Work to do:
1 – In the carriage-driving forum post, what place did Alax earn at his first show in 2007?
2 – Reproduce the carriage-driving forum post starting with "So last year, we" and going on through "by the coat.".

Document excerpt:
========================================================================

Stay tuned, Meadowbrook is next.

Myrna


----------



## RhineStone (Jan 18, 2011)

So, we built this Meadowbrook for a sorrel pinto mare. The color looked great on her. But along comes Alax, and I want to show him instead. Remember the "use what you have until you get what you want'? That is the case here. I knew that I wanted the blue Phaeton Cart, but we didn't have it built yet, and I had to see if Alax was going to show anyway.

This was his first show in 2007. While I like the coat, I'm not fond of it with this cart. The stain has more orange and the coat is burgundy. This coat would look fine with a darker stained vehicle that probably has more browns than red or orange. And what is with that big white seat! Honest, in the store it looked a whole lot more cream than white, but from a distance in the bright sunshine, what do you see? The big white seat. But hey, I got 5th! Al's first ADS ribbon. I was happy we placed.






So then I decided to wear a vest for Reinsmanship and obstacles. The nice thing about the vest is that it divides my slouchy shoulder blades better than a coat. But what do you see here? Big white seat and burgundy arms. What was I thinking! And that hat is OK, but not my favorite. It's one of my "old standbys".






So last year, we went to a show that had a deeper sand arena, and I wanted to use a lighter vehicle than my Phaeton Cart. So out comes the Meadowbrook. This turnout is MUCH better. We redid the seat in a darker tan that doesn't scream anymore, and I just added a little color in my scarf and hat band. Now that I know more, I think it is a mistake to add too much color to a stained vehicle turnout, because the driver with all the color draws attention to themselves instead of "blending". I also like the "dark-light-dark" look with the hat and apron being offset by the coat.

Look at the pinstriping in the first photo with the cream seats compared to the tan seats. I didn't redo the striping, but it looks more muted with the tan.






So this was my Meadowbrook turnout this year for a muddy (squishy) show. I was thoroughly sick of wearing my little black and cream hats above, so I got this one. It looks great OTHER THAN it flipped up in any little breeze (like a strong trot). I still like the hat, but I need to figure out how to stiffen it a little bit. The flipping was entirely annoying and distracting. That is why my head is tipped down with my chin tucked, and I look like I am slouching (which I probably am), because I was trying to get my hat to flip back down. That was the only class I wore that hat for the whole year. I should have practiced with the hat ahead of time. I also have a clear bra strap holding my big hats on, because the first time I drove with my big black and blue one, it just about lifted off my head! You don't look so cool driving around the ring with one hand on the reins and whip and the other holding your hat on! I have great photos of me lifting my chin in the air trying to see below my big hat which is crammed on my head. Classy...not!






Myrna


----------



## RhineStone (Jan 18, 2011)

Here is one other cart. I showed Dolly in 2006 before Alax was ready. While I like the cart size and stain which we picked out and made just for her, here is that big white seat again! (I got a good deal on the fabric...)

This is actually a student of mine showing the mare. I like the lighter coat and the burgundy shirt with Dolly, and even the seat isn't so bad because of her flaxen mane, but get a load of the "duck tails". The apron doesn't wrap all the way around, and so the coat sticks out and screams. Jenny could have also used a velvet helmet cover.

========================================================================

Supplied data:
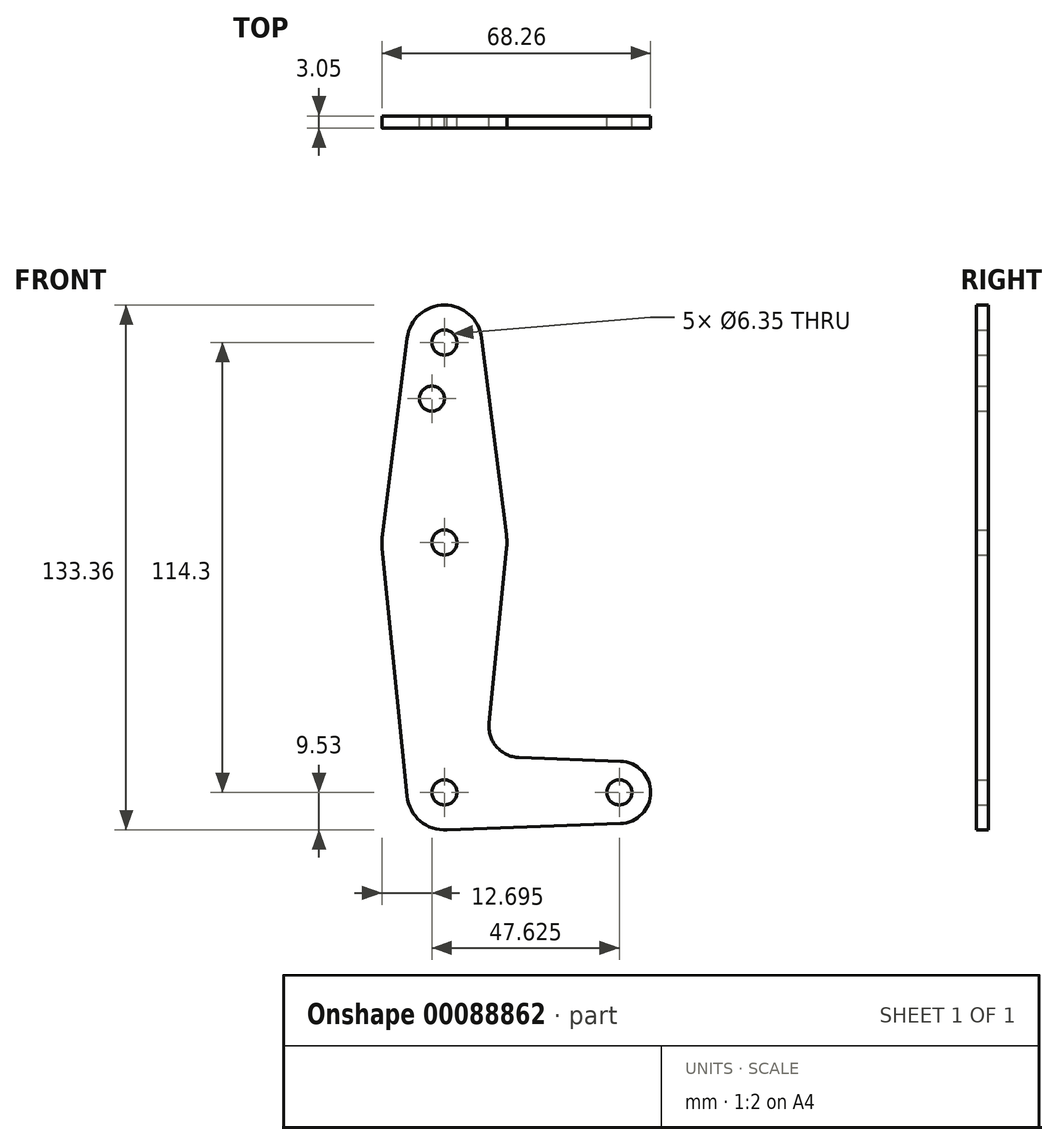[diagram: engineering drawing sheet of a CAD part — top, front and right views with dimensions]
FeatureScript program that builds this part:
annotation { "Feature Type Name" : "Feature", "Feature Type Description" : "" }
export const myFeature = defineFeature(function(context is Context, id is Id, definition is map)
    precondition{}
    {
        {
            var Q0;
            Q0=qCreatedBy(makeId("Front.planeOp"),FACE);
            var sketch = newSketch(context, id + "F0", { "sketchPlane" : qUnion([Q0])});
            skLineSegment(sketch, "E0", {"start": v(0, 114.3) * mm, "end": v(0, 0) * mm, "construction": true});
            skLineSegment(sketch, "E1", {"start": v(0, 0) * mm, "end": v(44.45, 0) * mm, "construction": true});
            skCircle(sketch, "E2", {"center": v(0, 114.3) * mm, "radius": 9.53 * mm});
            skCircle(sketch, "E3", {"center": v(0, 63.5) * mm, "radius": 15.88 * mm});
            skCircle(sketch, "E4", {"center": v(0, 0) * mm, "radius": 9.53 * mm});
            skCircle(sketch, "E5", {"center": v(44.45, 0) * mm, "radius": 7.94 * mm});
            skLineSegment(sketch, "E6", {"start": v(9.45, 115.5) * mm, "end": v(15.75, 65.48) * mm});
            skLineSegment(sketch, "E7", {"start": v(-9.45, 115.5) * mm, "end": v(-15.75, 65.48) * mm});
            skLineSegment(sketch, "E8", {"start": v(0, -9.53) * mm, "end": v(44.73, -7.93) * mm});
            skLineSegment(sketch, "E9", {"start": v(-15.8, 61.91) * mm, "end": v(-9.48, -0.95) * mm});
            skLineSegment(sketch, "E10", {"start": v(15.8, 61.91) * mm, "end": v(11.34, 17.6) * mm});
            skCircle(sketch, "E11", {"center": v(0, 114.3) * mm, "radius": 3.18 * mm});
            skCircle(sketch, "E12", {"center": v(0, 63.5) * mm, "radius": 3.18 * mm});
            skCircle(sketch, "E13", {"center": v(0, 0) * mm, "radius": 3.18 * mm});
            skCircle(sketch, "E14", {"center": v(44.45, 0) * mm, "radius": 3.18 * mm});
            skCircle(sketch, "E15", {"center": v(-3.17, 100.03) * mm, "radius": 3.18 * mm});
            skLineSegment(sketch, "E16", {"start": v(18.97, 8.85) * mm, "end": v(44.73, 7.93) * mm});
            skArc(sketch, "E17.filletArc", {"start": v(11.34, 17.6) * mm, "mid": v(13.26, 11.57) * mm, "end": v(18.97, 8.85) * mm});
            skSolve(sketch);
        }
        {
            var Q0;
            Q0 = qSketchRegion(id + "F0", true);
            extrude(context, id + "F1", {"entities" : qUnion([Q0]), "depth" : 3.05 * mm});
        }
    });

========================================================================

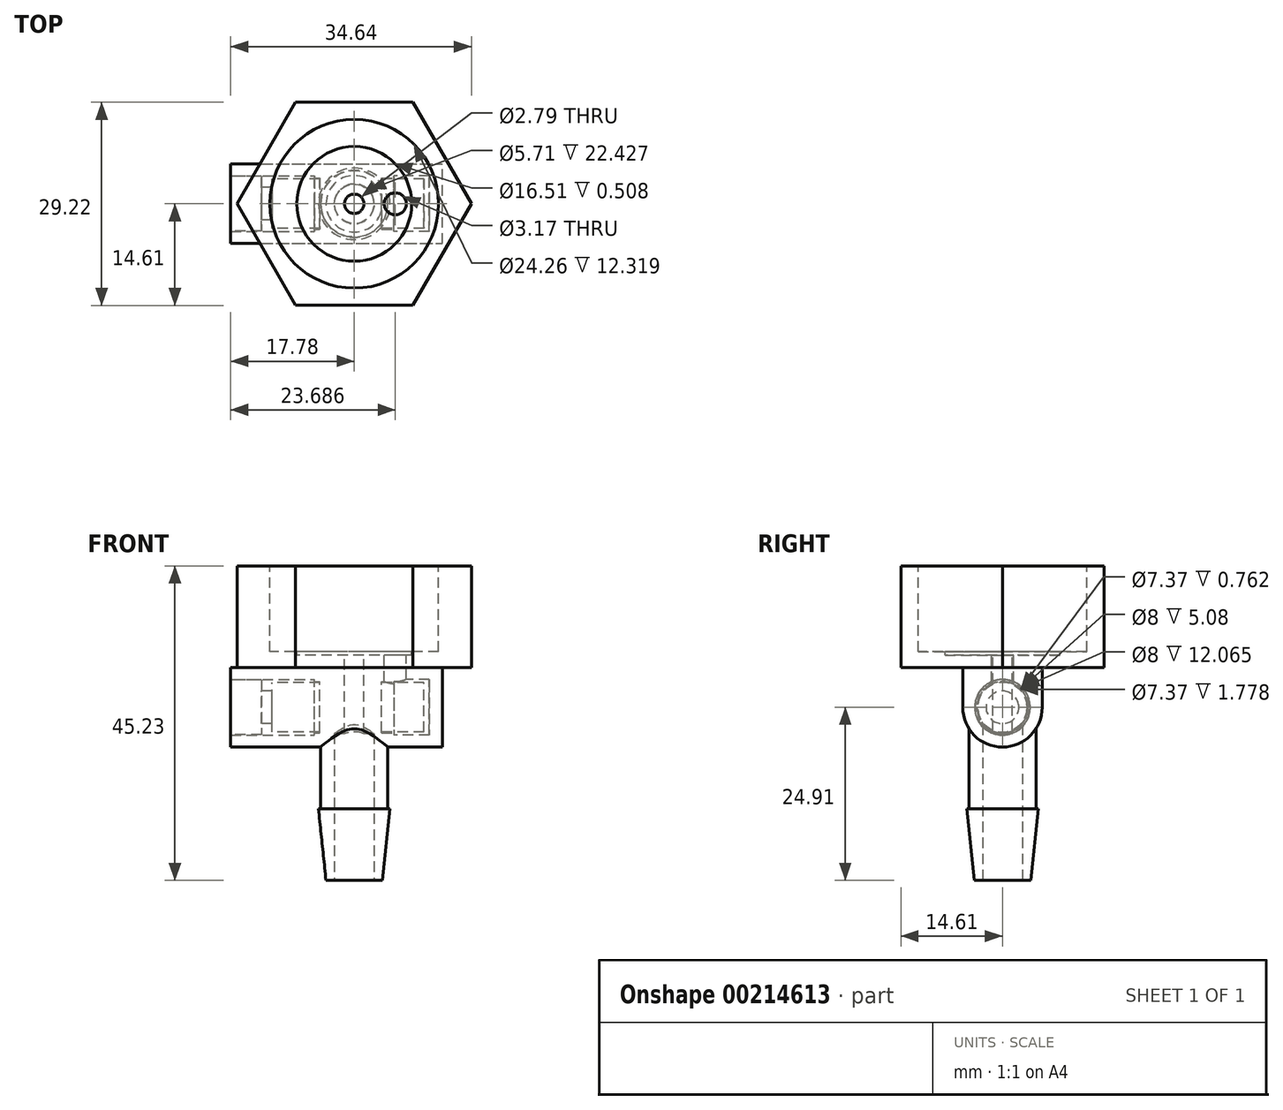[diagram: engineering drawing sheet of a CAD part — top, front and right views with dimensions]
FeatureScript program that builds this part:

========================================================================

The replies:
1 – 5th place

2 –
So last year, we went to a show that had a deeper sand arena, and I wanted to use a lighter vehicle than my Phaeton Cart. So out comes the Meadowbrook. This turnout is MUCH better. We redid the seat in a darker tan that doesn't scream anymore, and I just added a little color in my scarf and hat band. Now that I know more, I think it is a mistake to add too much color to a stained vehicle turnout, because the driver with all the color draws attention to themselves instead of "blending". I also like the "dark-light-dark" look with the hat and apron being offset by the coat.